Labor & Employment Law Daily As non-employee, father can’t sue under Title VII even though he was target of company’s retaliation against daughter
Thursday, August 27, 2020

As non-employee, father can’t sue under Title VII even though he was target of company’s retaliation against daughter

By Glenn Sulzer, J.D.

The zone of interests that Title VII protects is limited to parties in an employment relationship with the employer alleged to have committed the retaliatory or unlawful actions.

A third-party wholesaler was not entitled to sue under Title VII as the intentional target of a company’s retaliatory actions against his daughter for filing a pregnancy discrimination claim, according to the Fifth Circuit Court of Appeals. The father was not employed by the company, and Title VII only protects employees from the unlawful acts of their employers, the appeals court reasoned (Simmons v. UBS Financial Services, Inc., August 24, 2020, Smith, J.).

Retaliation for daughter’s pregnancy discrimination claim. The plaintiff was employed by Prelle Financial Group as a third-party wholesaler of life-insurance products to clients of UBS Financial Services. His daughter was a UBS employee who had filed charges with the EEOC alleging pregnancy discrimination by the company. The employee’s claim was eventually settled, and she resigned from the company.

Lost job. Subsequently the plaintiff’s third-party relationship with UBS deteriorated to the point that he was denied access to UBS offices and prohibited from doing business with UBS clients. As a consequence of the UBS actions, the plaintiff’s employment with Prelle effectively ended and he left his position.

The plaintiff then brought suit against UBS, alleging, under Title VII, that the company “retaliated against his daughter by taking adverse actions against him.” UBS moved to dismiss the claim, arguing that he was not a UBS employee and, thus, not entitled to sue under Title VII. The federal trial court agreed with UBS, ruling that his nonemployee status foreclosed his statutory standing to sue, and the Fifth Circuit affirmed.
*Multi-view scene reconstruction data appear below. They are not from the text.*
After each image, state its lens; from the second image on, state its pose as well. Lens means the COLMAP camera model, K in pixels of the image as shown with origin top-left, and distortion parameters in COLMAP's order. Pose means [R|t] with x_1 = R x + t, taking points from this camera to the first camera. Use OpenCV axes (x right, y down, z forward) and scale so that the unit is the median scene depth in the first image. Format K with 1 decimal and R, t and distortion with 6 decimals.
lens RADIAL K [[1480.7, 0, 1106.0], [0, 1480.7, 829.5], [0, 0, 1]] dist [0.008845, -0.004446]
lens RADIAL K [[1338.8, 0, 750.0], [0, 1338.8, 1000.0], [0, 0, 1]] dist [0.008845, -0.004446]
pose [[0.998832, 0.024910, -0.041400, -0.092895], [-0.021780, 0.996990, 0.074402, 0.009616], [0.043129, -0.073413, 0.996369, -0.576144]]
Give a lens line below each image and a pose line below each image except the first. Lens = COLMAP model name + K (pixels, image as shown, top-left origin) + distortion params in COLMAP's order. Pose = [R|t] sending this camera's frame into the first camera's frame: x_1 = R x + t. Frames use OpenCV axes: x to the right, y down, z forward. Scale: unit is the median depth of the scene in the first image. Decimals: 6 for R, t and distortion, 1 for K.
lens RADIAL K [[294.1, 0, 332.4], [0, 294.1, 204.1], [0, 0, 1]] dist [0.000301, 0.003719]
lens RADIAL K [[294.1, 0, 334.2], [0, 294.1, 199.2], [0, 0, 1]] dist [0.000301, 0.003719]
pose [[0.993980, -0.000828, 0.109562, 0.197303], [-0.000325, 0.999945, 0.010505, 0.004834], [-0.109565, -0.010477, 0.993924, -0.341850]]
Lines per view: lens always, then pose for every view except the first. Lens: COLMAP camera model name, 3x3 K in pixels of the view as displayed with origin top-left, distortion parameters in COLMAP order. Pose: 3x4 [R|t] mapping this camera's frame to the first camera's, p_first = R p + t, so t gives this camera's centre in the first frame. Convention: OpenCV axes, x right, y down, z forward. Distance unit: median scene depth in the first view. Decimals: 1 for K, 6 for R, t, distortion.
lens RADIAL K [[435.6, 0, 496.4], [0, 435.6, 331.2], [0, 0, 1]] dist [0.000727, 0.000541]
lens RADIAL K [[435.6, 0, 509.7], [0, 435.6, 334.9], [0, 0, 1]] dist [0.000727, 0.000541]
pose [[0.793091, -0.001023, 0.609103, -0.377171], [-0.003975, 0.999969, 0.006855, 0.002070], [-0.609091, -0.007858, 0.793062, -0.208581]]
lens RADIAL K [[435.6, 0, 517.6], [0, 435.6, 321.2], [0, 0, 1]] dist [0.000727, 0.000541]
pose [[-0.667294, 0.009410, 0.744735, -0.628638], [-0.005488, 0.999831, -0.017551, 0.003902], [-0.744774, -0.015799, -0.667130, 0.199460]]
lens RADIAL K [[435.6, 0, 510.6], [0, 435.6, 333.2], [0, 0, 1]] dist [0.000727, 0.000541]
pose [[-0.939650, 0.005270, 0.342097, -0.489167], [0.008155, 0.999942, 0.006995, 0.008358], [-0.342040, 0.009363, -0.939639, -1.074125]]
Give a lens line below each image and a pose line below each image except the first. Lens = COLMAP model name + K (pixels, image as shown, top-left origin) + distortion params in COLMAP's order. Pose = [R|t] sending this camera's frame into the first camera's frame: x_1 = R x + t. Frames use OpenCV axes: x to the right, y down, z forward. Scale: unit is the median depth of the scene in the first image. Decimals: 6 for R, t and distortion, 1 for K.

Zone of interests protected by Title VII. Initially, the appeals court explained that in order to have Title VII standing, an aggrieved person must bring a claim that falls within the “zone of interests” sought to be protected by the statutory provision that forms the legal basis of the complaint. While the zone of interests test is to be read expansively, the court advised, it cannot be applied to include interests that are only “marginally related” to or inconsistent with the purposes implicit in the statute. The novel issue before the court was whether the plaintiff, as opposed to his daughter, was covered by Title VII, even though he did not engage in activity protected by the statute.

Supreme Court case dispositive. In resolving the issue, the Fifth Circuit panel relied on the Supreme Court’s reasoning in Thompson v. N. Am. Stainless, LP . In Thompson, the Supreme Court allowed an employee to sue his employer under Title VII for discharging him in retaliation for his fiancee having filed a sex discrimination claim against the company. The Court rejected the categorical view restricting standing under Title VII to employees who engage in a protected activity. Applying the zone of interests standard, the Court stressed that the plaintiff was: (1) an employee protected from unlawful employer actions under Title VII and (2) actually injured by the unlawful acts by which the employer sought to punish his fiance. Accordingly, even though the employee had not engaged in protected activity, he fell within Title VII’s zone of protected interests and had statutory standing.

Citing Thompson, the plaintiff here maintained that it would be consistent with Title VII’s anti-discrimination purposes to allow an affected third party to bring suit, even if not employed by the aggrieving employer. The fact that UBS purposefully targeted him because of his close association with an employee who engaged in protected activity, the plaintiff urged, was sufficient to afford him standing.

The appeals court, however, agreed with UBS and the trial court that the fact that the plaintiff was not an employee of UBS negated his claim to Title VII standing. The zone of interests that Title VII protects, the court stressed, is limited to parties in employment relationships with a defendant employer. As the plaintiff was not an employee of UBS, only the father of an employee, the court concluded that his interests were only marginally related to the purposes of Title VII.

Third party suit would advance Title VII goals. Alternatively, the plaintiff argued that his daughter’s employment relationship with UBS brought his claim within the scope of Title VII. The statute’s purpose of protecting employees from an employer’s unlawful actions, the plaintiff maintained, would be served by allowing a third party to sue for harm suffered as the direct result of the employer’s retaliatory animosity towards a complaining employee, even if the third party was not an employee of the company.

Rejecting this argument as well, the appeals court stressed that a plaintiff must establish that the alleged injury fell within the protected zone of interests and that his personal interests were covered by Title VII. The fact that a claim would advance Title VII’s goal of eliminating retaliatory employer actions, the court advised, was not sufficient to allow for standing. UBS’s decision to discontinue its business relationship with the plaintiff as a third party wholesaler, the court held, was “not the stuff” Title VII was written to address.